Monday, May. 21, 1973
Politics at Court
"Such 'Disneyland' contentions are becoming commonplace," wrote the angry court of appeals judge in 1965 as he turned down what he considered to be a frivolous claim: that a defendant in a lineup has a right to have his lawyer present. Two years later Earl Warren's Supreme Court made that Disneyland contention the law of the land. Five years after that, with the angry appeals judge now sitting as Chief Justice of the U.S., the Supreme Court had hedged the lineup right substantially.
The lengthening catalogue of legal shifts that have occurred since Warren Burger took over the court is described in a new book by Lawyer and TIME Correspondent James F. Simon. In His Own Image: The Supreme Court in Richard Nixon's America (McKay; $7.95) is the first comprehensive study of the latest transformation of the nation's highest bench. As such it is a thoroughgoing, readable and up-to-date supplementing of Mr. Dooley's 1901 observation that "no matther whether th' Constitution follows th' flag or not, th' Supreme Court follows th' iliction returns."
And when the Justices don't, the President does. Nixon's failed nominations of Clement Haynsworth and G. Harrold Carswell were hardly the first presidential efforts to strike a geographical balance. George Washington, Simon notes, named "to his first court three Northerners and three Southerners." Abraham Lincoln complained that Justices "trample on the rights of others"; he chose men for the high bench largely because they agreed with him. In general, Simon notes, whenever "the U.S. has faced political, social or economic crises on a broad scale, Presidents have felt a greater compulsion to control the court."

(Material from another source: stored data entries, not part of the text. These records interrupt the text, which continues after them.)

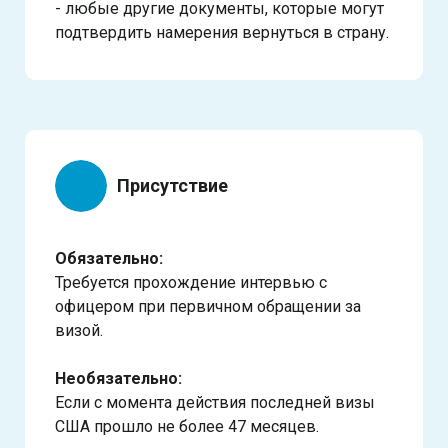
- любые другие документы, которые могут
подтвердить намерения вернуться в страну.
Присутствие
Обязательно:
Требуется прохождение интервью с
офицером при первичном обращении за
визой.
Необязательно:
Если с момента действия последней визы
США прошло не более 47 месяцев.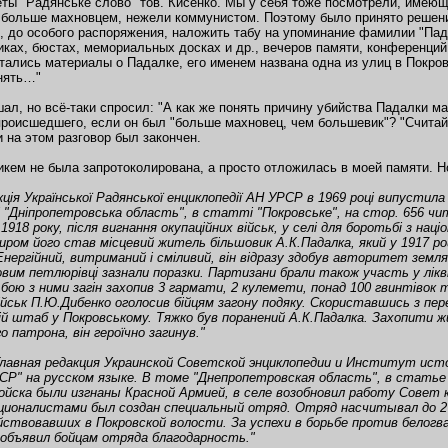
еты "Радянське слово" тов. Кисенко. Мы у себя тоже посмотрели, имеющ
больше махновцем, нежели коммунистом. Поэтому было принято решени
 до особого распоряжения, наложить табу на упоминание фамилии "Падал
иках, бюстах, мемориальных досках и др., вечеров памяти, конференций
тались материалы о Падалке, его именем названа одна из улиц в Покровс
нять…"
ал, но всё-таки спросил: "А как же понять причину убийства Падалки м
роисшедшего, если он был "больше махновец, чем большевик"? "Считайте
и на этом разговор был закончен.
икем не была запротоколирована, а просто отложилась в моей памяти. Н
кція Української Радянської енциклопедії АН УРСР в 1969 році випустила
 "Дніпропетровська область", в статті "Покровське", на стор. 656 чи
 1918 року, після вигнання окупаційних військ, у селі для боротьбі з 
диром його став місцевий житель більшовик А.К.Падалка, який у 1917 роц
Енергійний, витриманий і сміливий, він відразу здобув авторитет земляк
овим петлюрівці зазнали поразки. Партизани брали також участь у ліквід
 бою з ними загін захопив 3 гармати, 2 кулемети, понад 100 гвинтівок 
ійськ П.Ю.Дибенко оголосив бійцям загону подяку. Скориставшись з пере
ній штаб у Покровському. Тяжко був поранений А.К.Падалка. Захопити 
о патрона, він героїчно загинув."
Главная редакция Украинской Советской энциклопедии и Институт ист
СР" на русском языке. В томе "Днепропетровская область", в статье "
ойска были изгнаны Красной Армией, в селе возобновил работу Совет
ционалистами был создан специальный отряд. Отряд насчитывал до 2 
йствовавших в Покровской волости. За успехи в борьбе против белог
объявил бойцам отряда благодарность."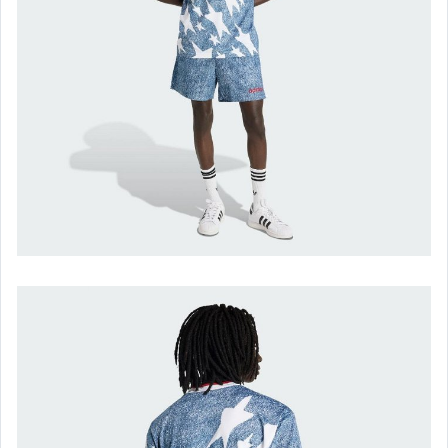
converse 開口笑.jp -男/女
converse 帆布鞋.all star-男
converse 帆布鞋.all star-女
converse 1970S
converse 服飾配件
new balance.574-男
new balance.574-女
new balance.996-男
new balance.996-女
new balance .580-男/女
new balance 休閒運動鞋-男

Thus the only unique aspect of Nixon's court picking was his specific law-and-order resolve to "strengthen the peace forces as against the criminal forces." But Nixon can only choose the Justices; the power to decide cases remains with them. Simon clearly illustrates the different uses of that power in two fine and scrupulously fair portraits of Earl Warren and Warren Burger, the lookalike, think-apart Chiefs. Warren is shown cutting through the legalities to ask "But is it fair?" In his opinions Warren "galloped past the problems to his conclusion," Simon observes. He exemplified "honesty, fairness, patriotism and idealism."
The Warren Court, says Simon, "wanted to teach the nation its deepest purposes and meanings. It is that special role that the Burger Court neither serves nor covets." Paradoxically perhaps, Warren, the California Governor and lifelong politician, brought to the bench an expansive and unremitting belief in the strength and power of the law; Warren Burger, the longtime lawyer and judge, came to the court believing that true strength and power reside in the political process. Change in the U.S., he has said, "is a legislative and policy process. And there is a very limited role for courts in this respect." Simon points out that Burger lives up to the implications of his philosophy by being a far more dedicated off-the-bench crusader for prison and court reform than Warren ever was.
But Burger does not hew to the scholarly tradition of true "judicial restraint." Indeed, says Simon, the President did not want more judicial restraint, as he frequently claimed. He wanted politically conservative Justices who would be as assertive in rolling back new rights as the Warren majority had been in establishing them. Simon contends that in at least three out of four of his choices, Nixon got what he was looking for. William Rehnquist, for instance, "is an activist every bit as tenacious as William Douglas."And Harry Blackmun, like the Chief Justice with whom he almost always votes, also seems willing to follow his inclinations even when precedent seems to lie in the other direction. Perhaps only Lewis Powell, among the Nixon nominees, is a true exponent of judicial restraint.
With holdover Justices Byron White and Potter Stewart also tending toward that view, the court seems to have taken a right turn in criminal cases. As Simon puts it, 4N + X = L.A.O.--that is, four Nixon nominees plus White or Stewart equals law-and-order. Surprisingly, there has been little erosion of desegregation decisions or of one-man, one-vote reapportionment cases. Indeed, "except in the criminal area, the individual rights won under the Warren Court still stand." But, in Simon's judgment, "for the new interest groups, such as environmentalists, the new court direction suggests that they may have to look elsewhere for relief."
Simon himself obviously favors Warren activism over the Burger variety. But that preference never controls his selection of important facts or his outlining of the legal reasoning on both sides. For that quality alone, his book should have a priority rating for anyone with more than a passing interest in the court today. Tomorrow's constitutional historians will certainly have to begin with his text when they record their final judgments on the Burger era.